Thailand’s ex-PM Thaksin Shinawatra to return from exile on Tuesday, same day as political stand-off vote: daughter
- Thaksin Shinawatra’s potential return to the kingdom coincides with a key parliamentary vote that could end a political deadlock to choose a new PM
- The 74-year-old billionaire was ousted in a 2006 military coup and has spent 15 years in self-exile
Thailand’s former prime minister Thaksin Shinawatra is set to return to the kingdom on Tuesday, the same day as a key parliamentary vote that could end a political deadlock, his daughter said.
The 74-year-old billionaire was ousted in a 2006 military coup and has spent 15 years in self-exile.
Thaksin has long said he wished to return home, but faces multiple criminal charges that he says are politically motivated.

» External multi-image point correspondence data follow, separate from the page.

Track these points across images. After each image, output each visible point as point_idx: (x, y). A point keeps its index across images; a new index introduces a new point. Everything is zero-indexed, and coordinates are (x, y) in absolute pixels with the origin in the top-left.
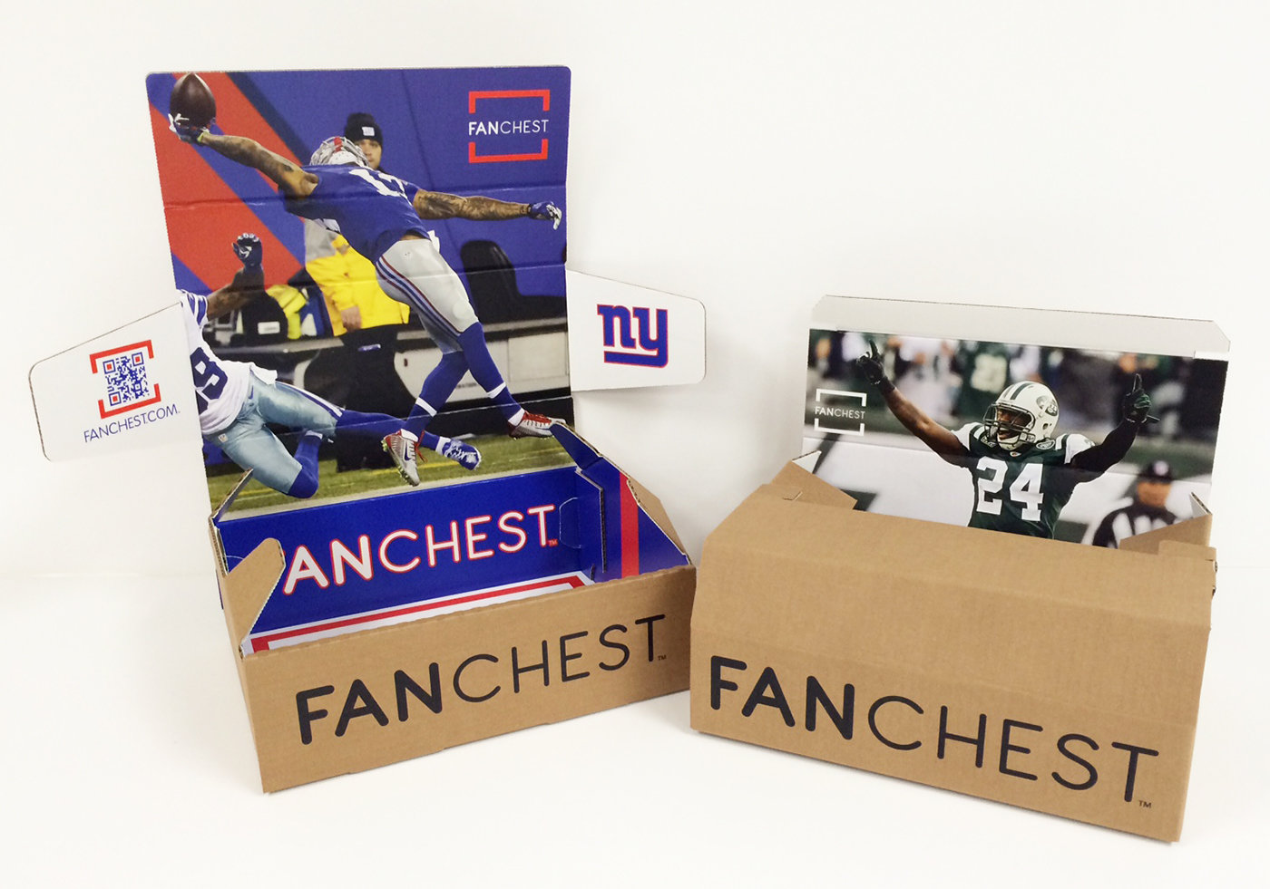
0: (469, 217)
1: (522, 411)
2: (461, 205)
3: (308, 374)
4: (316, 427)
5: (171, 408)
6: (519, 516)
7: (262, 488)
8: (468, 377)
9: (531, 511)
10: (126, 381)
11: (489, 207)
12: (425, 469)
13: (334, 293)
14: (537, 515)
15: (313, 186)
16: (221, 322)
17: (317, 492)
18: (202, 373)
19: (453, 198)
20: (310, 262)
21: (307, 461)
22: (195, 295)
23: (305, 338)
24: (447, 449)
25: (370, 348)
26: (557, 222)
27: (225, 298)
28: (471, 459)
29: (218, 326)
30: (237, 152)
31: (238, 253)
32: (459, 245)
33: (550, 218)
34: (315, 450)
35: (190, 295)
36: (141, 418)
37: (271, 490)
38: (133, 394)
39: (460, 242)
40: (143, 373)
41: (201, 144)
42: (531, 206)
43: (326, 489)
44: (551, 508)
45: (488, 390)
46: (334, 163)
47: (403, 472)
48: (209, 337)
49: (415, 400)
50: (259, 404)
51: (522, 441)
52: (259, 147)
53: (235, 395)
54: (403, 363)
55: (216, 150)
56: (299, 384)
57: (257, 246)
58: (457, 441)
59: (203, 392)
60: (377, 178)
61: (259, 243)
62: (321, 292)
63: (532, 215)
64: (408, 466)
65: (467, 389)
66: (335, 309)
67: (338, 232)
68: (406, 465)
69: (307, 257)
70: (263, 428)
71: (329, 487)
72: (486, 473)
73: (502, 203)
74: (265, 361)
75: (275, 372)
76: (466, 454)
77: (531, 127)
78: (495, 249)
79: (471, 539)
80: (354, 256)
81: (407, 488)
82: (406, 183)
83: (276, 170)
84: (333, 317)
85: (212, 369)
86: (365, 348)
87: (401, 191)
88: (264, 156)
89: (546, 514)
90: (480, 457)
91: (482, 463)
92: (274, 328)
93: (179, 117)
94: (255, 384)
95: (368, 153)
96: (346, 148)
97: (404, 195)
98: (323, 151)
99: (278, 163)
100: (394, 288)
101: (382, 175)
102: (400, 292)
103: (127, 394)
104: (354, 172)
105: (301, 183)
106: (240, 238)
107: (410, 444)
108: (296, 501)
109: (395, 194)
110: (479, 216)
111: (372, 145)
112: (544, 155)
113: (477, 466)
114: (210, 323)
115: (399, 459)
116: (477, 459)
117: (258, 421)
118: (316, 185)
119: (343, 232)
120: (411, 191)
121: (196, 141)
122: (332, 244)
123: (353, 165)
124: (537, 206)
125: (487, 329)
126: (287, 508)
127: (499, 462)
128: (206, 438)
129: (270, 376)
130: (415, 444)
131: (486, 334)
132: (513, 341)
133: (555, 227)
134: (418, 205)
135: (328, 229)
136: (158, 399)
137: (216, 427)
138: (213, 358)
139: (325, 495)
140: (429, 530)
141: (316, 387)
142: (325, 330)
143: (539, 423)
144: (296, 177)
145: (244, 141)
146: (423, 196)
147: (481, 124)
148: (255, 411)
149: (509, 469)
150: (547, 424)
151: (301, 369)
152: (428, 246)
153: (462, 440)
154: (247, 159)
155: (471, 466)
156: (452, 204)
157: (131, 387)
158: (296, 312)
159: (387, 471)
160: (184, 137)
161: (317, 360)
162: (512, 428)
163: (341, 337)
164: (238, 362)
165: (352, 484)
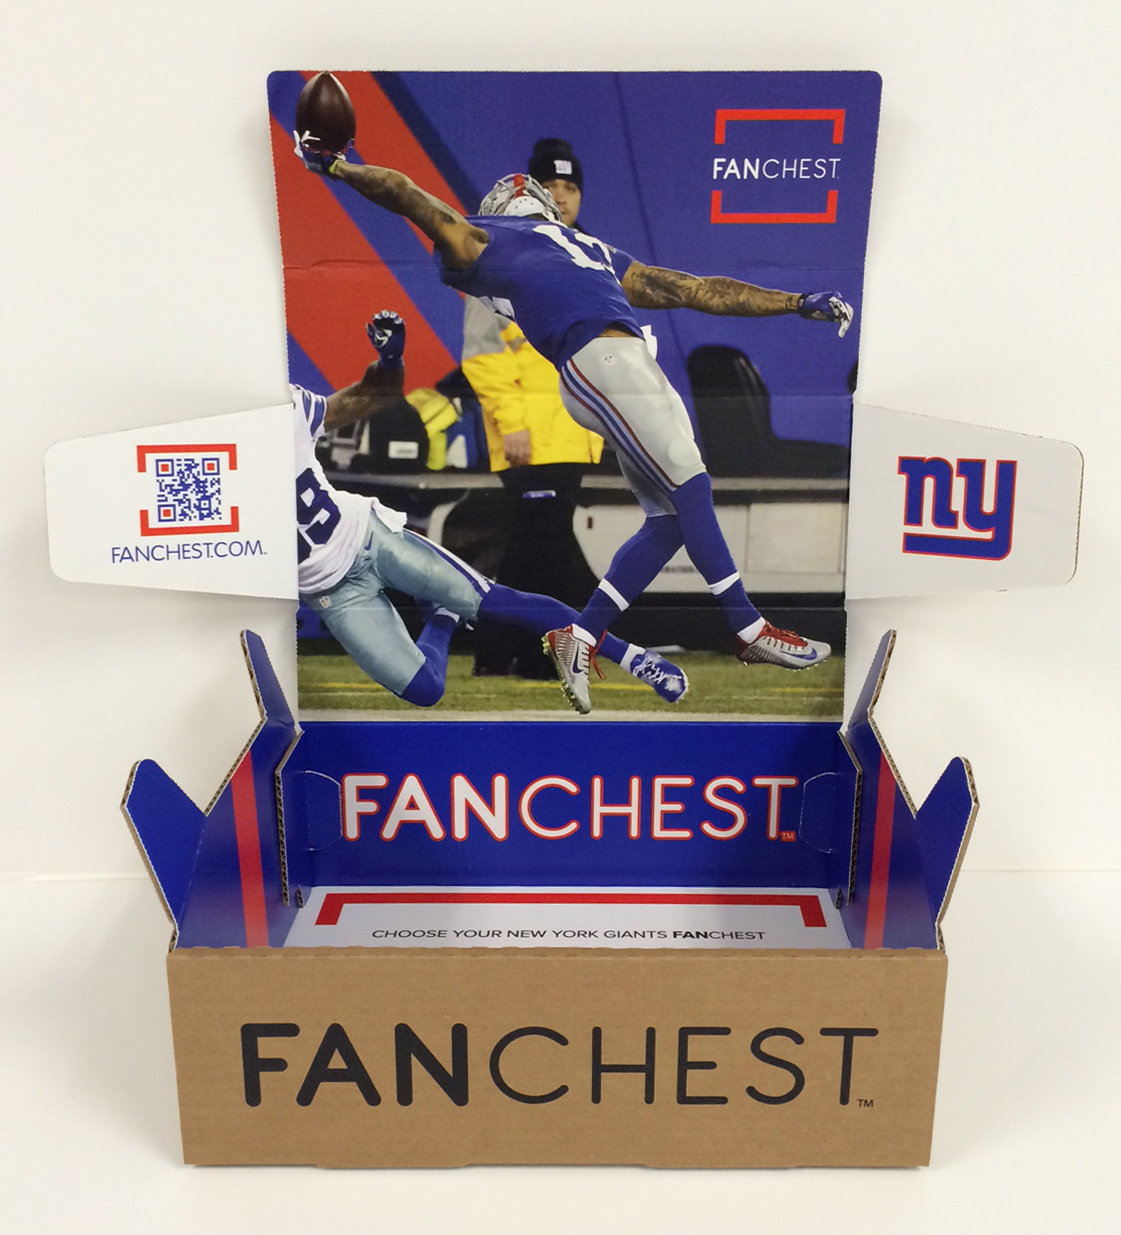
0: (705, 309)
1: (761, 622)
2: (694, 289)
3: (450, 523)
4: (453, 605)
5: (253, 545)
6: (739, 787)
7: (366, 682)
8: (681, 557)
9: (759, 781)
10: (188, 492)
11: (738, 294)
12: (602, 690)
13: (497, 408)
14: (767, 789)
15: (481, 247)
16: (341, 435)
17: (441, 700)
18: (309, 504)
19: (683, 277)
20: (470, 359)
21: (432, 651)
22: (312, 394)
23: (451, 470)
24: (639, 663)
25: (540, 494)
26: (845, 325)
27: (349, 401)
28: (673, 685)
29: (337, 440)
30: (382, 190)
31: (372, 337)
32: (687, 352)
33: (834, 319)
34: (447, 637)
35: (307, 392)
36: (203, 549)
37: (381, 686)
38: (197, 513)
39: (688, 349)
40: (216, 487)
41: (334, 177)
42: (804, 297)
43: (456, 699)
44: (791, 782)
45: (711, 580)
46: (512, 214)
47: (569, 689)
48: (323, 455)
49: (599, 582)
50: (378, 559)
51: (758, 668)
52: (411, 184)
53: (348, 541)
54: (585, 524)
55: (353, 186)
56: (434, 538)
57: (399, 330)
58: (654, 654)
59: (307, 532)
60: (573, 240)
61: (401, 326)
62: (480, 405)
63: (805, 311)
64: (577, 681)
65: (679, 576)
66: (497, 431)
67: (510, 318)
68: (573, 680)
69: (466, 352)
70: (380, 595)
71: (459, 695)
72: (694, 711)
73: (759, 290)
74: (393, 498)
75: (405, 514)
76: (666, 676)
77: (812, 169)
78: (742, 361)
79: (659, 807)
80: (530, 355)
81: (572, 716)
82: (615, 250)
83: (432, 220)
84: (493, 444)
85: (323, 500)
86: (533, 494)
87: (607, 263)
88: (415, 197)
89: (783, 789)
90: (687, 684)
91: (689, 695)
92: (410, 451)
93: (307, 135)
94: (375, 528)
95: (562, 200)
96: (530, 191)
97: (611, 270)
98: (498, 195)
99: (435, 210)
100: (583, 408)
101: (580, 237)
102: (593, 416)
103: (187, 510)
104: (540, 229)
105: (465, 241)
106: (377, 316)
107: (583, 649)
108: (410, 708)
109: (598, 266)
110: (722, 308)
111: (568, 188)
112: (830, 216)
113: (682, 697)
114: (327, 434)
115: (565, 669)
116: (683, 688)
117: (374, 584)
118: (486, 245)
119: (520, 318)
120: (621, 264)
121: (329, 174)
122: (502, 336)
123: (539, 218)
124: (814, 298)
125: (717, 484)
126: (398, 716)
127: (716, 696)
128: (305, 600)
129: (397, 519)
130: (591, 649)
131: (716, 493)
132: (757, 509)
133: (841, 333)
134: (630, 285)
135: (498, 312)
136: (234, 527)
137: (318, 585)
138: (325, 485)
139: (453, 707)
140: (597, 783)
141: (460, 543)
142: (479, 461)
143: (786, 645)
144: (459, 232)
145: (390, 174)
146: (638, 272)
147: (733, 162)
148: (371, 569)
149: (730, 711)
150: (799, 648)
151: (440, 514)
152: (639, 349)
153: (663, 654)
154: (392, 201)
155: (672, 697)
156: (680, 287)
157: (194, 501)
158: (442, 431)
159: (546, 684)
160: (313, 164)
161: (465, 502)
162: (743, 645)
163: (501, 474)
164: (358, 496)
165: (493, 696)
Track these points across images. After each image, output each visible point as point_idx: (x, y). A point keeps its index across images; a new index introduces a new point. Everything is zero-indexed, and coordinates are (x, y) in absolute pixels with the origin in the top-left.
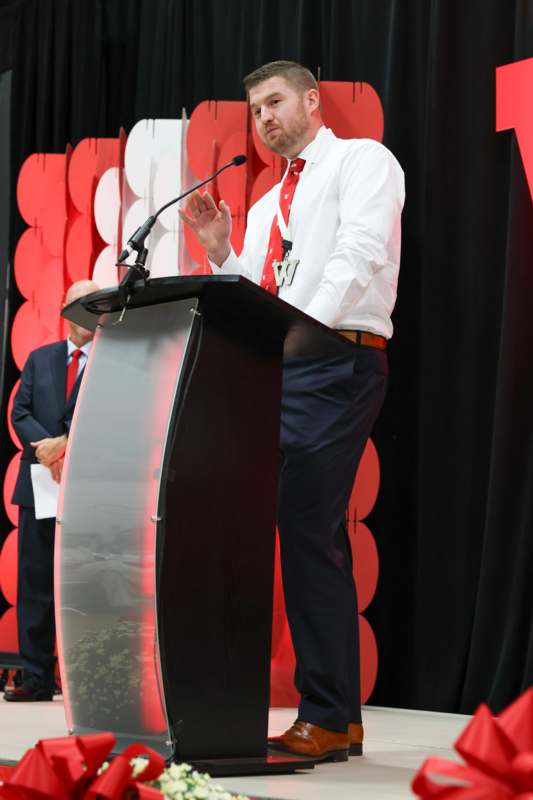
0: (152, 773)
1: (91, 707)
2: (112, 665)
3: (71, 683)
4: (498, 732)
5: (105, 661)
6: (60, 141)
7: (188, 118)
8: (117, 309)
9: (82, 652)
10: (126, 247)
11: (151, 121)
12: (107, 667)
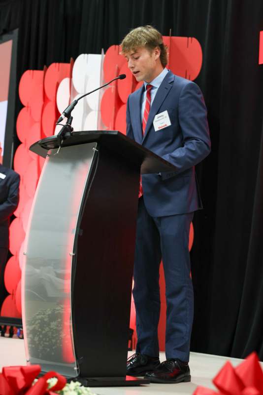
1: (41, 348)
2: (52, 327)
3: (31, 336)
5: (49, 325)
6: (41, 64)
7: (105, 53)
9: (38, 320)
10: (62, 115)
11: (86, 55)
12: (49, 328)
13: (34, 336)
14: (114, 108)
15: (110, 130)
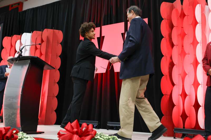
0: (17, 133)
1: (8, 124)
3: (5, 120)
4: (71, 126)
5: (12, 116)
6: (10, 35)
7: (32, 33)
8: (17, 61)
9: (8, 115)
11: (26, 33)
13: (6, 120)
14: (34, 50)
15: (33, 56)
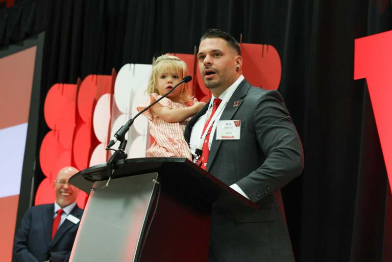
8: (105, 179)
10: (113, 138)
11: (132, 65)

“On Tuesday, August 22, 9am I will pick up my father Thaksin at Don Muang Airport,” his daughter Paetongtarn Shinawatra, who was one of the Pheu Thai party’s candidates for prime minister, said on Instagram.
His return will coincide with an afternoon vote on whether to approve Srettha Thavisin – from Thaksin’s Pheu Thai Party – as prime minister and end three months of political deadlock since a May general election.
To become premier, Srettha needs a majority across the lower house of 500 elected MPs, and the 250-member senate that was hand-picked by the kingdom’s last junta.
The progressive Move Forward Party (MFP) won the most parliamentary seats in the election but the military-dominated senate blocked its leader from becoming prime minister.